Fazendo um primoroso uso dos planos subjetivos logo nos primeiros minutos do longa, Steven Soderbergh esbanja sagacidade ao alimentar os mistérios em torno desta marcante personagem. Enquanto se concentra no aspecto íntimo, o realizador é enfático ao tocar numa verdadeira ferida da nossa sociedade, refletindo sobre a vulnerabilidade feminina sob uma perspectiva realística, tensa e naturalmente incômoda. Sem querer revelar muito, o argumento mostra propriedade ao explorar a dolorosas sequelas causadas por um ‘stalker’, indo além do drama humano ao expor os traumas de Swayer e ao construir os mistérios em torno da posição da protagonista. Soderbergh é cuidadoso ao, mesmo sem nunca desacredita-la, levantar dúvidas sobre o seu estado emocional, sobre a sua reação aos fatos. O suspense psicológico, aqui, é explorado de maneira insinuante, permitindo que o público tenha uma participação ativa dentro da história. Algo que é sempre muito bem-vindo dentro do gênero. Distúrbio, porém, só melhora no momento em que, tal qual Swayer, nos sentimos presos dentro de um lugar ao qual não pertencemos. À medida que a verdade começa a ser esclarecida, Soderbergh desfila a sua genial visão de mundo ao buscar numa verdadeira brecha jurídica a base para a construção de um ‘plot’ sufocante. Como de costume na sua obra, o realizador amplia o escopo da trama ao tocar em temas ainda mais abrangentes, questionando o desdém para com a saúde mental nos EUA dentro de um contexto inacreditavelmente real. Nas entrelinhas, inclusive, o longa é feroz ao revelar os interesses escusos por trás de diagnósticos precoces e precipitados, ampliando a carga de tensão ao trazer para a história um ardiloso novo tipo de antagonista.

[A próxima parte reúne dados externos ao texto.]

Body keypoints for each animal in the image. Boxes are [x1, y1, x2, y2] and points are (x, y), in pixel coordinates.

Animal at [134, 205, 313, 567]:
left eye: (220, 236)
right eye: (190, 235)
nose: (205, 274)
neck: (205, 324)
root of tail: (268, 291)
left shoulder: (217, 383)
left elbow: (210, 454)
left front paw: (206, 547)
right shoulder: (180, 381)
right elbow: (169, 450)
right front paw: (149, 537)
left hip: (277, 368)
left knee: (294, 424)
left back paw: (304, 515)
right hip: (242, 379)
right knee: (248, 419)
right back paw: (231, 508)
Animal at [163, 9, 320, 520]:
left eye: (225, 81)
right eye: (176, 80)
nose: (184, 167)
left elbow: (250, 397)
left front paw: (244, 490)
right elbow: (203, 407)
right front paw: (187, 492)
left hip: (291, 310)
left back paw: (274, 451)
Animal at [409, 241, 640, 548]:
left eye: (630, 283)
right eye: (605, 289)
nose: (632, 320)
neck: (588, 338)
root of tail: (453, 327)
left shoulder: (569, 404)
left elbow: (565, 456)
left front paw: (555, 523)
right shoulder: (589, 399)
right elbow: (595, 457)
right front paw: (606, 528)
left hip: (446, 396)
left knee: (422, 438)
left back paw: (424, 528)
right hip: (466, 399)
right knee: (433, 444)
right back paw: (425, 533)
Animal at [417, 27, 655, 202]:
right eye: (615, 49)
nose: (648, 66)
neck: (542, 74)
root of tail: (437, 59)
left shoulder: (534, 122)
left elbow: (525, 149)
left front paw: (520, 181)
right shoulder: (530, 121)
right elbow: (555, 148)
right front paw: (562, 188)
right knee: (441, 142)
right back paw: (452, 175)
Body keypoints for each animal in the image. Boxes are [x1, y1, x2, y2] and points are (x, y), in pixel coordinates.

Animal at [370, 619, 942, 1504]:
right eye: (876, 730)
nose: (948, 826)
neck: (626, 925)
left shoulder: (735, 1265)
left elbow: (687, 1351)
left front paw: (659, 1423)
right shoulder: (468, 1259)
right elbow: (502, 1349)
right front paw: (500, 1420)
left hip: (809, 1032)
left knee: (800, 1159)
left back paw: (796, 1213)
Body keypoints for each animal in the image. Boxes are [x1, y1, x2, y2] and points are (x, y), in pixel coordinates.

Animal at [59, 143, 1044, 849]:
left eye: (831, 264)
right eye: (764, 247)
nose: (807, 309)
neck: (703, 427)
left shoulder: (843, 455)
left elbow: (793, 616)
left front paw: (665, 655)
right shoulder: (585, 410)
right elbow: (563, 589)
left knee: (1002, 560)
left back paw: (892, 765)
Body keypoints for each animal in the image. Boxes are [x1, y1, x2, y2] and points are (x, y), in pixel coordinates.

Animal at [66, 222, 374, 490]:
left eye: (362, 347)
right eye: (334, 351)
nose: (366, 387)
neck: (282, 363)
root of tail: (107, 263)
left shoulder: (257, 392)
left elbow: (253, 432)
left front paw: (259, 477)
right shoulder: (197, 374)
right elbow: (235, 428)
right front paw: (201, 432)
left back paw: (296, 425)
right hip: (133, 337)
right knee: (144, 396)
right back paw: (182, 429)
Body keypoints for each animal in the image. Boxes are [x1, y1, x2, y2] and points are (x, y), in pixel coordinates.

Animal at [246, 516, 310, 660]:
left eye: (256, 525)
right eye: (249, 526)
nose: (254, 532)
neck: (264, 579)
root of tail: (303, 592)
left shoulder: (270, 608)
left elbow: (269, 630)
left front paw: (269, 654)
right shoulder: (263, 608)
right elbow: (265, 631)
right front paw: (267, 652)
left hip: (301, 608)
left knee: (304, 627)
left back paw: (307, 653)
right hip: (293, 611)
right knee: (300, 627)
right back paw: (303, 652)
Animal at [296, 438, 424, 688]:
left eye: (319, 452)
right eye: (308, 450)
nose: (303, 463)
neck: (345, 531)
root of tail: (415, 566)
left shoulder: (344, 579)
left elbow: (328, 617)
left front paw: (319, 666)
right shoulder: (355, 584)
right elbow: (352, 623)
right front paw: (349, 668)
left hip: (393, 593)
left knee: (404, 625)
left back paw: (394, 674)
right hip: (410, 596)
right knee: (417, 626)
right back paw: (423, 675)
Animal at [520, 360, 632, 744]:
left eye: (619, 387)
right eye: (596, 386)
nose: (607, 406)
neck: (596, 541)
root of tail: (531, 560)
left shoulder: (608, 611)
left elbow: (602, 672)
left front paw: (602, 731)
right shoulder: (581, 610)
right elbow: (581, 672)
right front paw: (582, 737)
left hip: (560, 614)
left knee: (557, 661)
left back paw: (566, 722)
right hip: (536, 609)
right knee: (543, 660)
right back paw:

Não se engane, porém, com esta aparente dispersão narrativa. No momento em que o suspense psicológico parecia não ter muito mais a oferecer, Steven Soderbergh não titubeia em abraçar o Horror com unhas e dentes, reaquecendo as engrenagens da sua obra ao tirar do papel um violento jogo de gato e rato. Um predicado valorizado não só pela maneira com que o argumento assinado por Jonathan Bernstein e James Greer explora os complexos personagens de apoio, mas principalmente pela soberba performance de Claire Foy. Na pele de uma mulher vítima dos seus medos, a talentosa atriz britânica cria uma personagem repleta de nuances, ora engraçada e comunicativa, ora independente e persuasiva, ora desequilibrada e fragilizada. Estamos diante de uma figura real, o que ajuda explicar o crescente elo entre público e personagem. Somado a isso, dentro do implacável clímax, Foy mostra porque é considerada uma das atrizes mais promissoras da sua geração, capturando o misto de ferocidade, inteligência e senso de sobrevivência da sua Sawyer de forma espantosa.


É impossível não finalizar este texto, porém, sem deixar de elogiar o virtuosismo estético de Steven Soderbergh. Também responsável pela cinematografia do longa, o cineasta extrai o máximo dos recursos oferecidos por este popular aparelho “telefônico”, brincando com filtros, com a mobilidade e com efeitos na construção do seu engenhoso (e claustrofóbico) ‘mise en scene’. Com enquadramentos fechados, um enervante uso da câmera na mão e algumas soluções visuais extremamente criativas (a cena do surto é brilhante), Soderbergh usa os predicados estéticos a serviço da construção da atmosfera, do clima de tensão, realçando o sentimento de inércia e desconforto enfrentado por muitas mulheres com a seriedade que o tema merece ser tratado. Um dos filmes mais subestimados de 2018, Distúrbio traz o melhor do cinema de Soderbergh ao comprovar a facilidade que ele tem para transitar sobre temas duros e realísticos sem em nenhum momento sacrificar o senso de entretenimento da sua obra. Os fãs de suspense agradecem.